* [Activity] Which lines in the records below contain the word "reach"? Report each of them.

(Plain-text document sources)
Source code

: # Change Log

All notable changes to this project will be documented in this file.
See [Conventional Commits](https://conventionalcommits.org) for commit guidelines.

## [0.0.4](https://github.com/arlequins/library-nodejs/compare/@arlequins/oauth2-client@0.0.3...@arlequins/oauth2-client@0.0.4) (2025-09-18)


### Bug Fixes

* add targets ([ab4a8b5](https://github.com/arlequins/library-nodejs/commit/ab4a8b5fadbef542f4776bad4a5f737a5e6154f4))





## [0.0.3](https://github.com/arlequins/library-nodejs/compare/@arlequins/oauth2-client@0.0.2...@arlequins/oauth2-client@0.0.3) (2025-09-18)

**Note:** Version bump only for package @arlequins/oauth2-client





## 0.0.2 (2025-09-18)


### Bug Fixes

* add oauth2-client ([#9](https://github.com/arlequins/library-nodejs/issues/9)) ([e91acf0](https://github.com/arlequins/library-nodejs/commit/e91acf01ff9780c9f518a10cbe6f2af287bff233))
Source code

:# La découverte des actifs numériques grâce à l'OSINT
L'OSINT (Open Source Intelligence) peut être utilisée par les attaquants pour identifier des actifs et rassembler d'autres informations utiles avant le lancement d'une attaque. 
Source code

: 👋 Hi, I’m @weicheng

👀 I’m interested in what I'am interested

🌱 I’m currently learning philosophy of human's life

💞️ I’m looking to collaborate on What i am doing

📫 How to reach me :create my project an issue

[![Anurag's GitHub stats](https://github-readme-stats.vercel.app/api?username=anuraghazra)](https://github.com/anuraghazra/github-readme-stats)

--

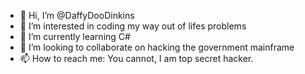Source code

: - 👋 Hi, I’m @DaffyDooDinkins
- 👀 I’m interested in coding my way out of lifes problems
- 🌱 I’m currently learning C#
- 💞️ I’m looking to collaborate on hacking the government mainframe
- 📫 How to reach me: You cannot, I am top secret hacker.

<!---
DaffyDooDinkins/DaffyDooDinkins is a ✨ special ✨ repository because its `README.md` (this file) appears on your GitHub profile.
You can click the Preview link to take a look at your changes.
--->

--

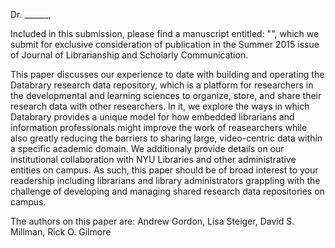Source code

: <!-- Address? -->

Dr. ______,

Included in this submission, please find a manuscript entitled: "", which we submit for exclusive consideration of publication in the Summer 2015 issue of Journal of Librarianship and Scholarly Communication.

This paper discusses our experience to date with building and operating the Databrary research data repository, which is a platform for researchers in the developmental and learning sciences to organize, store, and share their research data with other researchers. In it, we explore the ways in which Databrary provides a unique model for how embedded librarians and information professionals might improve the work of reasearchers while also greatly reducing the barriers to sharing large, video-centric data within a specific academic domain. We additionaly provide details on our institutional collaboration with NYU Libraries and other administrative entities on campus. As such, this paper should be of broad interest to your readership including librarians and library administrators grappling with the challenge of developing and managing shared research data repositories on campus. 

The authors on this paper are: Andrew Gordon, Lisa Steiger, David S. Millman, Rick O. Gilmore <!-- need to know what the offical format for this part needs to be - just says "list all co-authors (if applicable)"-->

* [Solution below]
📫 How to reach me :create my project an issue
- 📫 How to reach me: You cannot, I am top secret hacker.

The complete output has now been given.